Thermal Management and Wireless Sensor Network

Thermal Management for High-Performance CPUs

The development of increasingly powerful CPUs goes hand in hand with the search for new dissipation technologies able to prevent the onset of high-temperature related problems. In this context, the group works on both hardware and software solutions:

  • (hardware) Heatsinks design: Through measurement experiments and simulations, the group’s work aims at finding new dissipation technologies able to keep the temperature of new generations of CPUs under control. These are indeed characterised by higher level of parallelism and performance, features that necessarily lead to a higher power dissipation
  • (software) Dynamic Thermal Management: An efficient Thermal Management strategy needs also to process software mediums that can intervene whenever the heatsink activity is not sufficient. The group’s main target consists in implementing effective Dynamic Thermal Management software policies, able to balance the computing activities, thus keeping the CPU temperature within a certain threshold.

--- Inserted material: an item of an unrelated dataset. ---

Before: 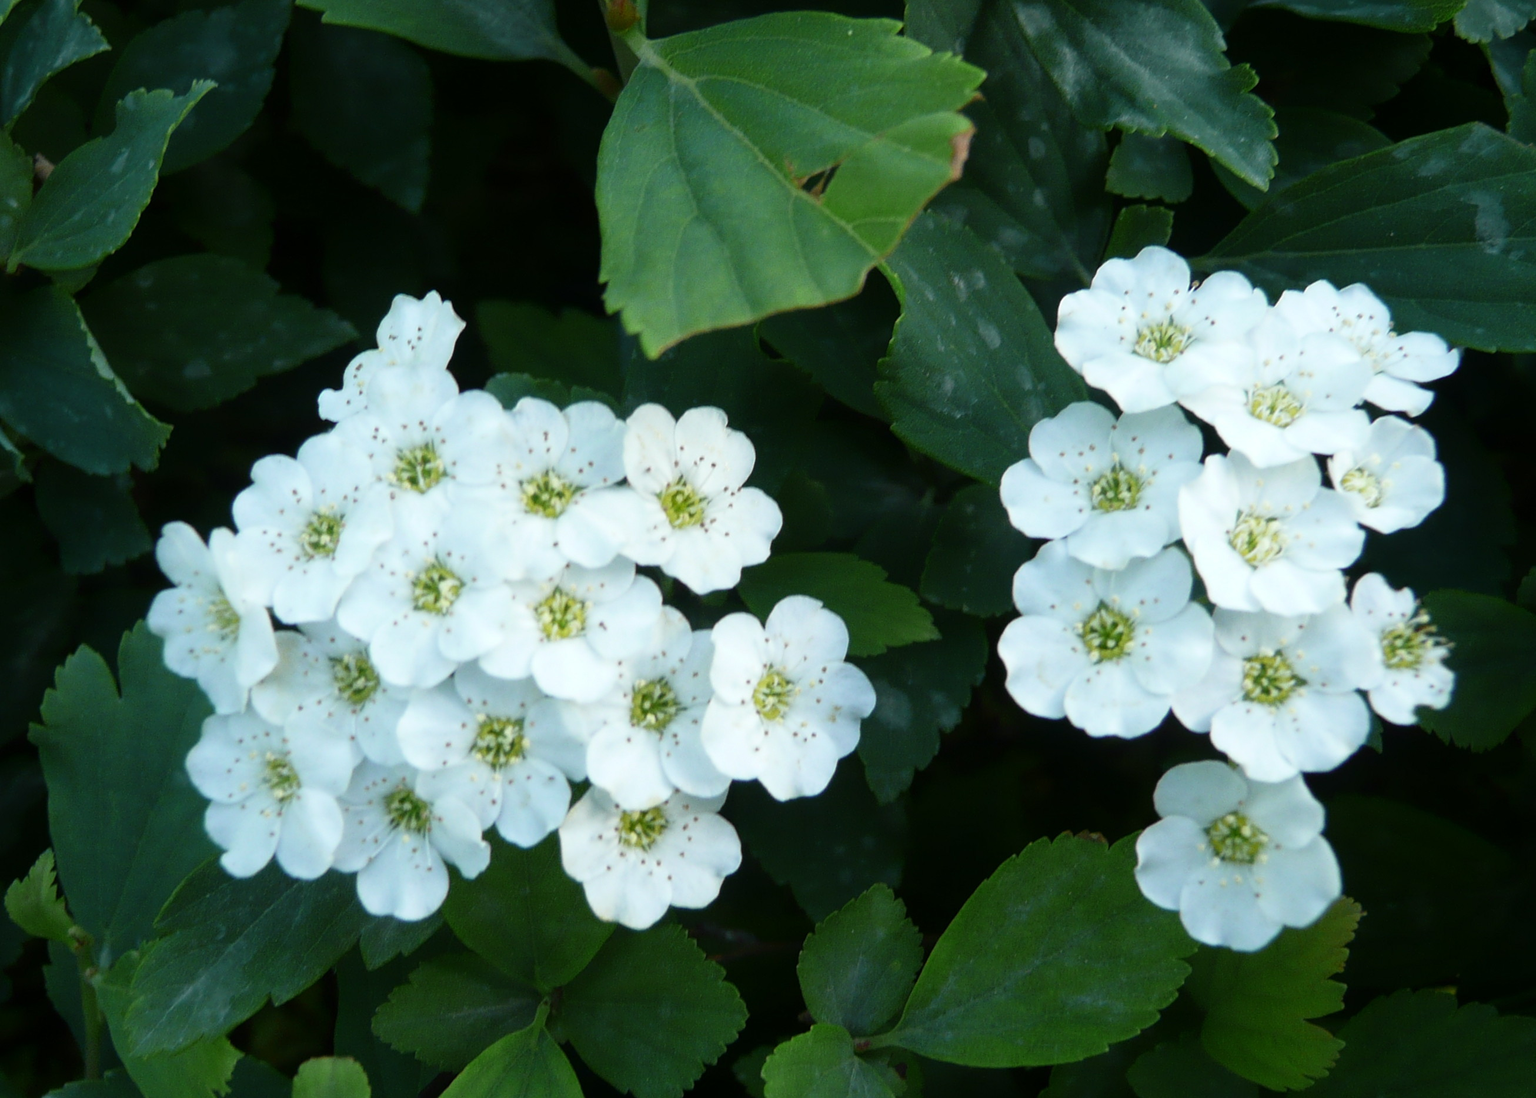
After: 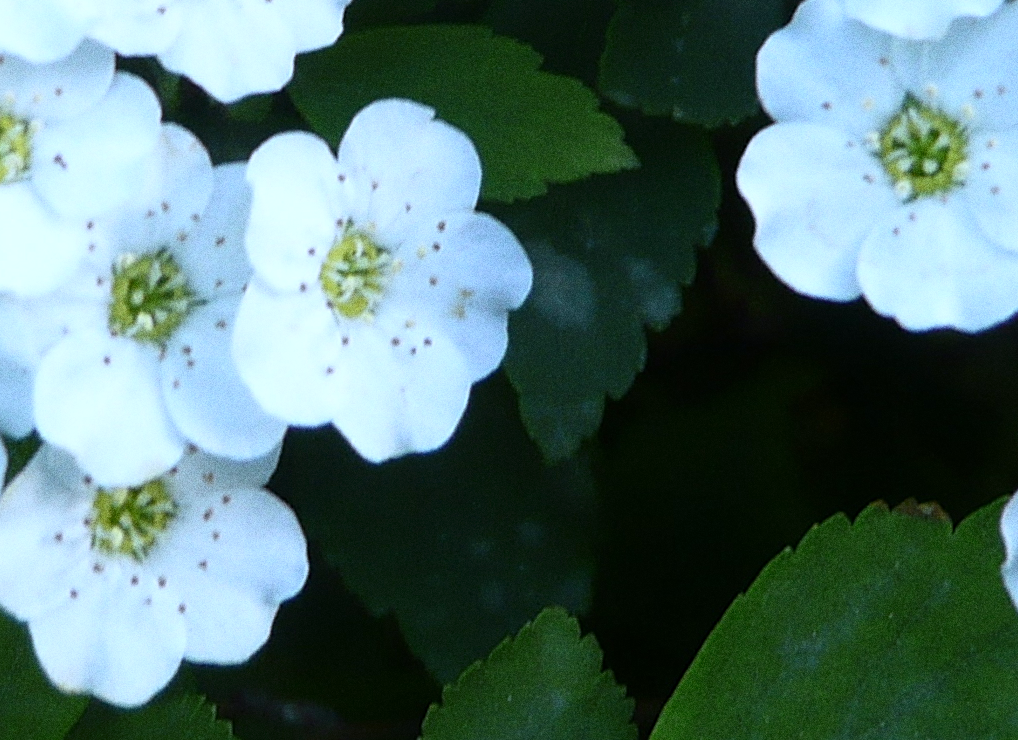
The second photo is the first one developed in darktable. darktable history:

Wireless Sensor Networks (WSNs)

The development of wireless sensor networks has a great potential not only for customers (see IOT), but also and more importantly for the industry and the environment, especially for monitoring purposes. In this context, two features of the devices connected wirelessly are crucial. These are respectively:

  • Time synchronization: In order to meet application requirements as well as guarantee an efficient interconnection among all the devices, these must be perfectly synchronised. This way, data get transmitted correctly and don’t get lost, and data fusion from the individual nodes is facilitated. In this context, the group is developing time synchronization systems that take into account both the local clock nonidealities, such as time-varying skew, and network-related issues, such as propagation delays.
  • Hardware-Software codesign: the group is developing a WSN platform combining power efficiency, high performance and ease of programmability. The Miosix embedded operating system raises the programming abstraction allowing microcontroller applications to be written in C++11 in a preemptive multitasking environment. The WandStem WSN node provides a time-deterministic platform with hardware-assisted packet timestamping and power consumption introspection capabilities.
Federico Terraneo
Federico Terraneo
Associate Professor

Federico Terraneo received his B.Sc. and M.Sc. degrees in computer engineering from the Politecnico di Milano, Milan, Italy, and his Ph.D. degree in Information Technology from Politecnico di Milano in 2015. Currently he holds a Postdoc position at Politecnico di Milano. His research interests include embedded systems and the application of principles of control theory to the design of software systems. Since 2008 he has been the main developer and maintainer of the Miosix embedded operating system.

William Fornaciari
William Fornaciari
Associate Professor

William Fornaciari has published six books and over 200 papers, earning five best paper awards, an IEEE certification, and three international patents on low power design. Since 1997, he has participated in 18 EU-funded projects. His research focuses on multi/many-core architectures, NoC, low power design, and more.